An inpenetrable Red Sea ahead.

An army of blood-thirsty Egyptians behind.

Talk about bad luck and bad timing. They prayed for deliverance. And instead got a disaster.

As I read the story, I thought how you and I are like the Israelites. We know how it feels to be trapped with backs against a wall. We know the agony of seeing the Promised Land from a distance, but discovering it’s out of reach. We know how terror can grab the throat and refuse to let go. And we know we can pray, pray, pray for one thing and get another. Angry, afraid, we shake fists at the sky.

Enough already! ENOUGH!

Suffice it to say, my head snapped up after that afternoon hanging out in Exodus 13-14. I knew exactly what my theme would be for 2014.

Fearless. 

So, in November and December last year, I developed a whole series of Fearless messages.

{And t-shirts. I made t-shirts.}

I thought I was doing it for YOU. So you would know how to live fearless in the face of impossible odds.

I didn’t know it would rescue ME.

*deep breath*

Last week I went to the doctor for my regular eight-week check-up. I hoped it would be a normal appointment. A few weeks ago, a new lump appeared under my tongue. Even so, I’d had a clean PET scan on September 30, and I reassured myself all was well.

Last Friday I found out otherwise.

The cancer is back. For the third time in four years.

On November 25, two days before Thanksgiving, I will have another major surgery. {did I mention Thanksgiving is my favorite holiday?!} This surgery will be far more serious than the last two, approximately 9 hours long, requiring a full week in the hospital. After four or five weeks of recovery, I’ll start intense radiation, possibly chemo. Then, in January or February, I’ll have another major hospitalization and surgery and more radiation.

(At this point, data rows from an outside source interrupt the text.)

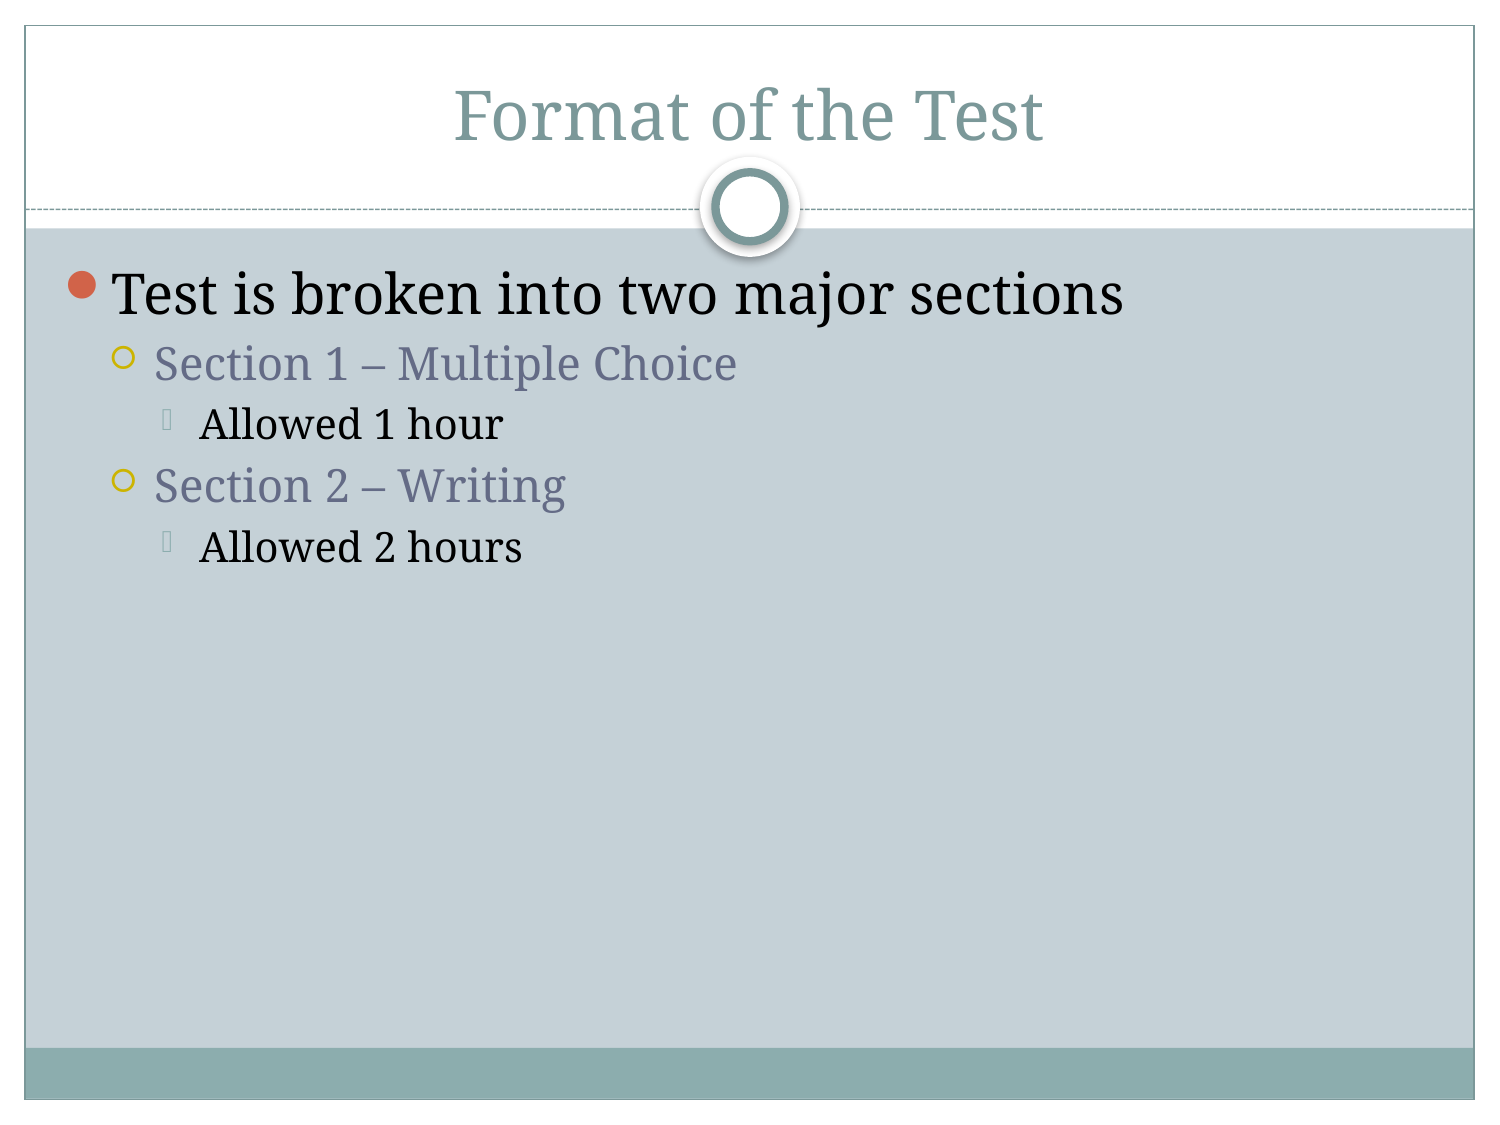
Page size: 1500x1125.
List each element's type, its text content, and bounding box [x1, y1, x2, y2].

list Test is broken into two major sections Section 1 – Multiple Choice Allowed 1 hour Section 2 – Writing Allowed 2 hours [49, 250, 1445, 1001]
title Format of the Test [49, 37, 1450, 162]
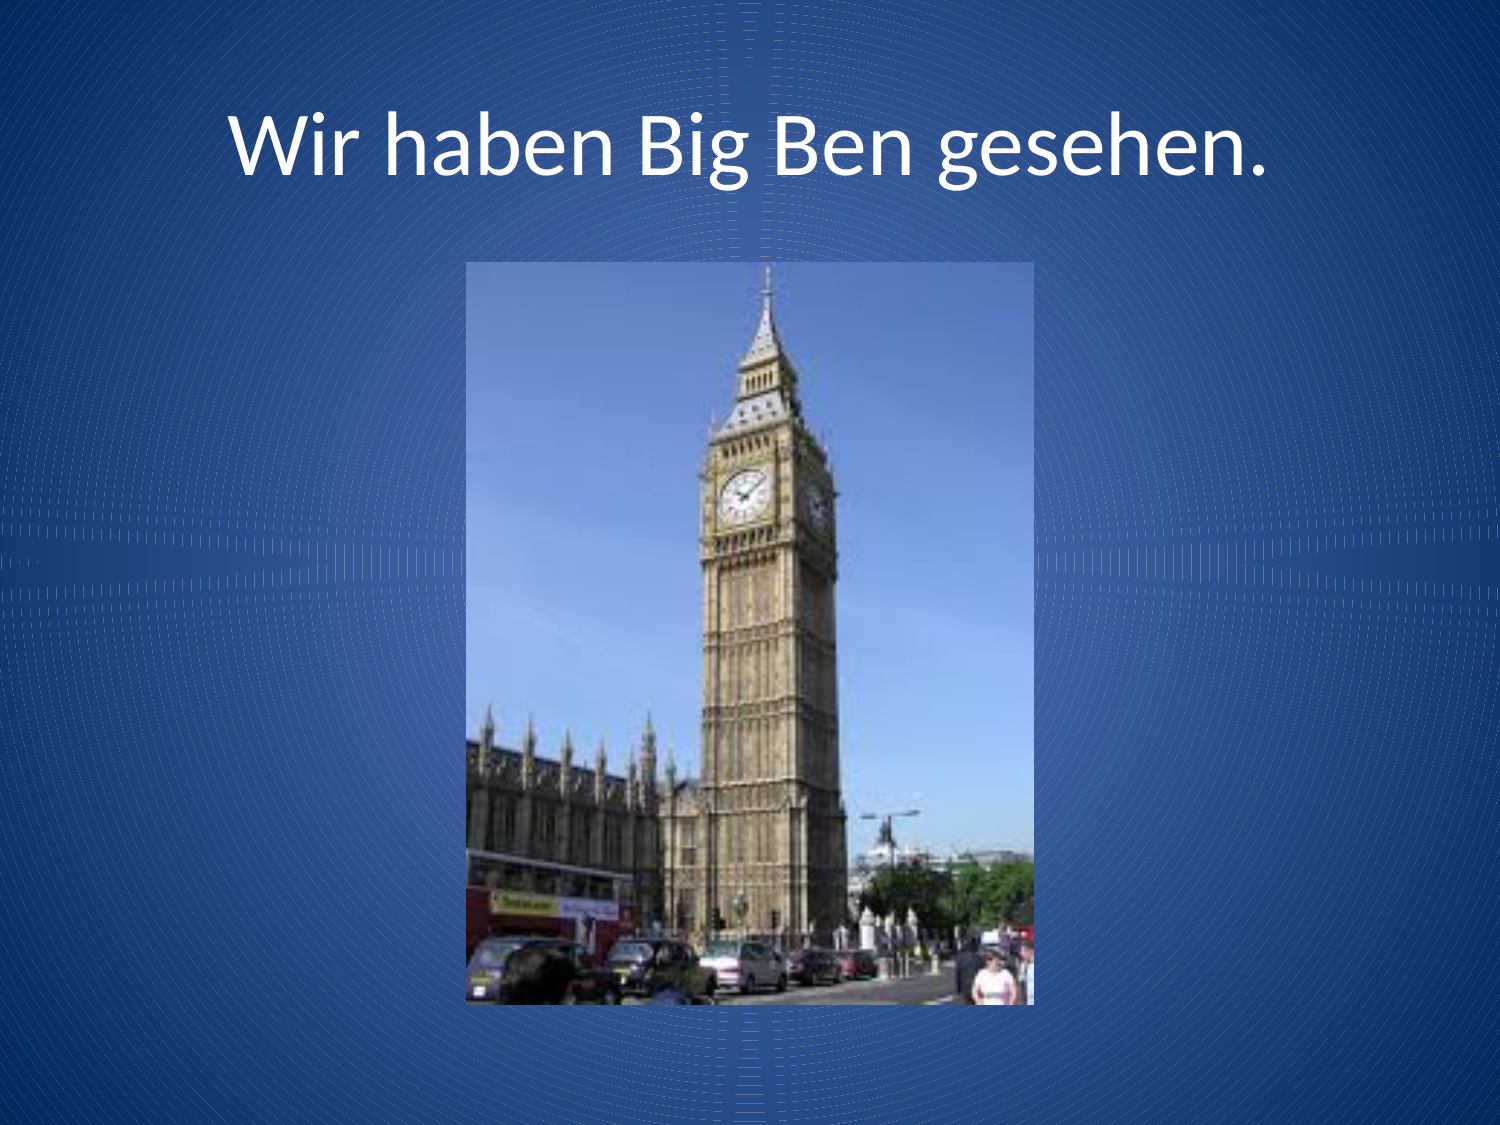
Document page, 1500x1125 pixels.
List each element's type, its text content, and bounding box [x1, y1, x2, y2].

title Wir haben Big Ben gesehen. [75, 45, 1425, 233]
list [74, 262, 1426, 1006]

Although my docs are confident they can kick this once and for all, I’m told the next six months will be an earthly hell. I’ll spare you the specifics, but I believe it. I’ve cleared my calendar, cancelled all projects and engagements. No eating. No speaking. No traveling and connecting and doing what I love. At least not for quite some time.

This is not what I dreamed of for 2014. This is not what I imagined when twelve months ago I read Exodus 13-14 and plotted out a series of presentations. This is not what I anticipated in March when I faced—and conquered—cancer and a tough surgery. And this is certainly not I wanted two months after a heartbreaking goodbye.

It’s all too much, my friends. I’m tired. My family is tired. And although we’ve prayed and wished and pleaded for our Promised Land, I cannot do a thing about this darn Red Sea.

But here’s the sweet news: I’m covered with peace. A deep, consuming, fearless peace. Why? I’ve been here before, in the middle of impossible situations. And every time—EVERY SINGLE TIME—my God has shown up. Fear is a waste in the face of such a Deliverer.

Besides, I’ve discovered a delicious little secret about Red Sea moments:

A miracle waits in the middle of it.  

Red Seas are front-row seats for Divine displays. When it looks like there’s no way out? That’s when glory shows up. When you think you don’t have the strength for one more day? That’s when God’s mighty arm reaches down to ease your load. Don’t know if you can stop crying, for all you’ve lost? He grabs a jar, collects your tears and says, “I see! I hear! And I will not let you go!”

This isn’t a trite cliche. It’s what I know to be true, through heartbreak after heartbreak. I don’t how God is going to get me through my Red Sea to my Promised Land. I don’t have a clue how he’s going to show up and show off.

I just know he will. 

That’s enough for me.

No fear. Only faith.

Join me?

What’s your Red Sea? Join me in looking for the miracles in the middle of it. Grab a journal, a pen, ask God to give you eyes to see, and then … get ready to WRITE. It’s coming.